Home » Benessere personale » Esperienze: ciò che conta nella vita

Esperienze: ciò che conta nella vita

Esperienze: ciò che conta nella vita - Il medico comunica

C’è una frase che ripeto spesso e che in questi giorni incontro frequentemente. Ho già scritto in merito, ma forse … repetita juvant

Ciò che conta, nella vita, non è ciò che accade o le esperienze che fai, ma cosa impari da ciò che accade e come usi le esperienze che fai”.

Probabilmente chi mi segue ha già letto questa frase, o una molto simile: lo dico e lo scrivo spesso perché la trovo una grande verità che cambia, davvero, la vita.

Stamattina ho trovato la stessa frase su FB come citazione da un testo di Otto Scharmer riportata da un amico che sta traducendo in italiano uno degli ultimi testi.

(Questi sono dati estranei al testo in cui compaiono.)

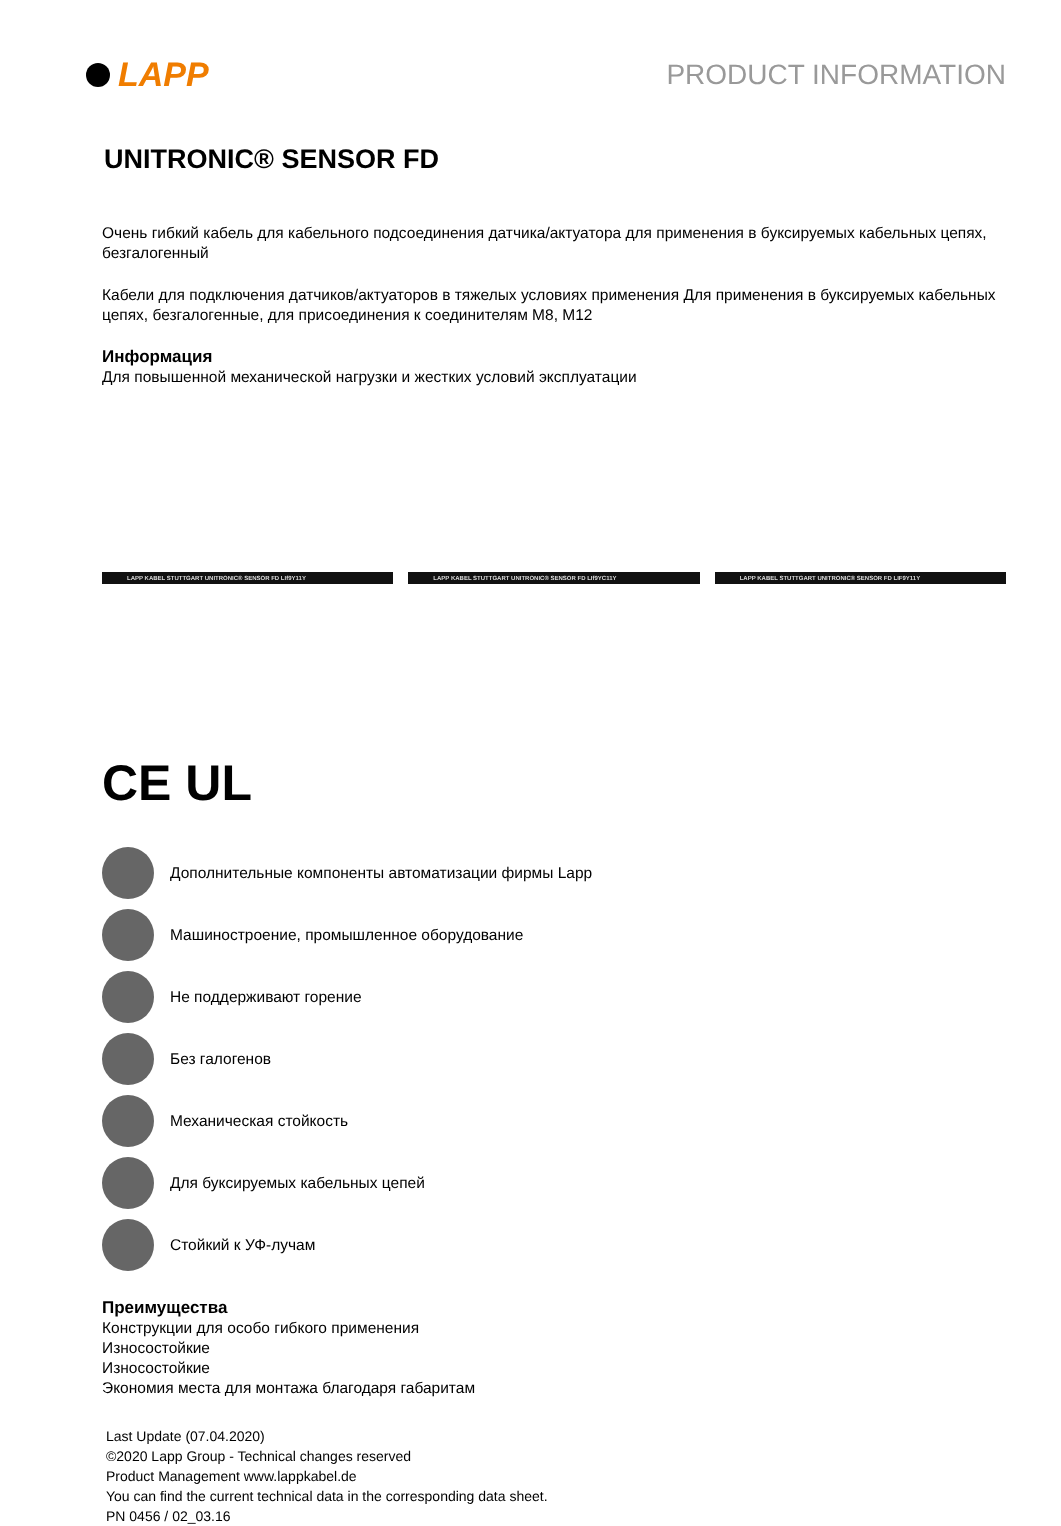LAPP
PRODUCT INFORMATION
UNITRONIC® SENSOR FD
Очень гибкий кабель для кабельного подсоединения датчика/актуатора для применения в буксируемых кабельных цепях, безгалогенный
Кабели для подключения датчиков/актуаторов в тяжелых условиях применения Для применения в буксируемых кабельных цепях, безгалогенные, для присоединения к соединителям M8, M12
Информация
Для повышенной механической нагрузки и жестких условий эксплуатации
LAPP KABEL STUTTGART UNITRONIC® SENSOR FD LIf9Y11Y
LAPP KABEL STUTTGART UNITRONIC® SENSOR FD LIf9YC11Y
LAPP KABEL STUTTGART UNITRONIC® SENSOR FD LIF9Y11Y
CE UL
Дополнительные компоненты автоматизации фирмы Lapp
Машиностроение, промышленное оборудование
Не поддерживают горение
Без галогенов
Механическая стойкость
Для буксируемых кабельных цепей
Стойкий к УФ-лучам
Преимущества
Конструкции для особо гибкого применения
Износостойкие
Износостойкие
Экономия места для монтажа благодаря габаритам
Last Update (07.04.2020)
©2020 Lapp Group - Technical changes reserved
Product Management www.lappkabel.de
You can find the current technical data in the corresponding data sheet.
PN 0456 / 02_03.16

Otto Scharmer è “un grande”, un economista docente al MIT (Massachusetts Institute of Technology), fondatore del Presencing Institute, ed è uno di quelli che sta rivoluzionando il mondo del management, partendo dal concetto che per avere un mondo migliore, aziende più produttive, manager vincenti, bisogna costruire persone più umane e felici: una totale rivoluzione dei paradigmi del business da squali che, purtroppo, ancora impera.

Ecco dunque che ho deciso di parlarvi ancora dell’argomento: ciò che conta nella vita non è ciò che accade, ma come usi l’esperienza che fai.

I vantaggi di questo cambio di atteggiamento (mentale) sono numerosiPrima di tutto ci si avvicina, di molto, a quel pensiero positivo di cui tutti parlano, ma pochi mettono davvero in pratica.

Se è importante come usi l’esperienza significa che, a fronte di un accadimento apparentemente negativo, invece di farsi annichilire da ciò che accade ci si impegna a fondo per trarne insegnamenti o vederne le opportunità intrinseche: si chiude una porta e si apre un portone.

E poi costituisce un perfetto sistema per andare avanti, migliorare costantemente.

Per quanto mi riguarda il vantaggio maggiore che ne ho tratto è quello di non sentirmi mai impotente, e vi assicuro che non è cosa da poco.

Per qualcuno, invece, mette in atto un senso religioso di collegamento con Dio: l’esperienza diventa un segnale del divino, o dello spirito guida, che indirizza verso ciò che dobbiamo sperimentare e apprendere per la nostra evoluzione personale e spirituale.

Quando entriamo nell’ordine di idee di usare appieno le esperienze, la vita cambia decisamente, e in meglio. Perché non provare?